Leon Fulller’s thinking ahead, so carefully, about environmental integrity is exactly the kind of invisible work that’s in trouble in Australia at the moment.  Our current Prime Minister seems genuinely to believe that logging is a kind of nature conservancy, a way of thinking about trees purely for their potential to become productive timber or to make way for mining or gas interests. And in the same way, the efficiency calculations tearing up our economy—including our public institutions—are making it thinkable that humans defined as unproductive can be pruned and uprooted, as if for their own benefit. Because, you know, dead wood.

But like any large organisation, a university is complex living ecosystem of human care and reflection. Some of this is inefficient by technical standards; because technical standards are very limited in their range. These standards are not yet developed to match the complexity of human interaction: the long term impact that we have on one another’s thinking, the way we sharpen one another’s skills, or even just the way we sustain each other’s confidence to go on. They really can’t see the trees for the timber they might produce.

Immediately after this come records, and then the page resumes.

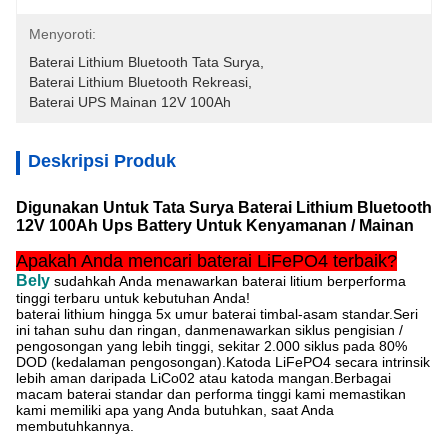
Menyoroti:
Baterai Lithium Bluetooth Tata Surya
, 
Baterai Lithium Bluetooth Rekreasi
, 
Baterai UPS Mainan 12V 100Ah
Deskripsi Produk
Digunakan Untuk Tata Surya Baterai Lithium Bluetooth
12V 100Ah Ups Battery Untuk Kenyamanan / Mainan
Apakah Anda mencari baterai LiFePO4 terbaik?
Bely
sudahkah Anda menawarkan baterai litium berperforma
tinggi terbaru untuk kebutuhan Anda!
baterai lithium hingga 5x umur baterai timbal-asam standar.Seri
ini tahan suhu dan ringan, dan
menawarkan siklus pengisian /
pengosongan yang lebih tinggi, sekitar 2.000 siklus pada 80%
DOD (kedalaman pengosongan).Katoda LiFePO4 secara intrinsik
lebih aman daripada LiCo02 atau katoda mangan.Berbagai
macam baterai standar dan performa tinggi kami memastikan
kami memiliki apa yang Anda butuhkan, saat Anda
membutuhkannya.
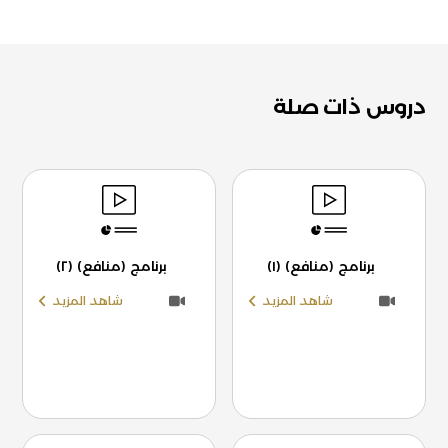
دروس ذات صلة
برنامج (منافع) (١)
برنامج (منافع) (٢)
شاهد المزيد
شاهد المزيد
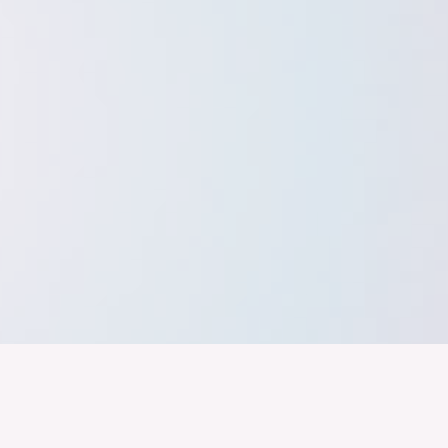
band der
Wir arbeiten daran, dass Deutschla
gelingt nur mit einer Industrie, die
ustrie
Branchen, Sektoren und Grenzen h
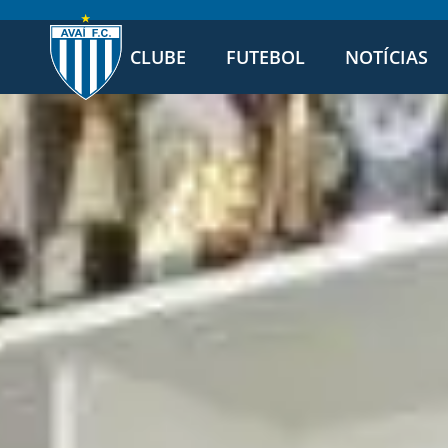
CLUBE
FUTEBOL
NOTÍCIAS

And as the recruitment culture in universities speeds up because as Gianpiero Petriglieri smartly points out, we currently applaud the career trajectory of leaders who are globally mobile, there’s a risk of failing to understand that local history is what grounds a university in the place where it is, where its seeds were harvested and planted:

Nowadays, we move so often that we barely notice our trees, let alone knowing their histories and having our own stories intertwine with theirs. Our only chance to live with a mature tree may be if someone else planted one decades ago—and all the intervening landowners cared enough about that tree to allow it to continue to live and thrive.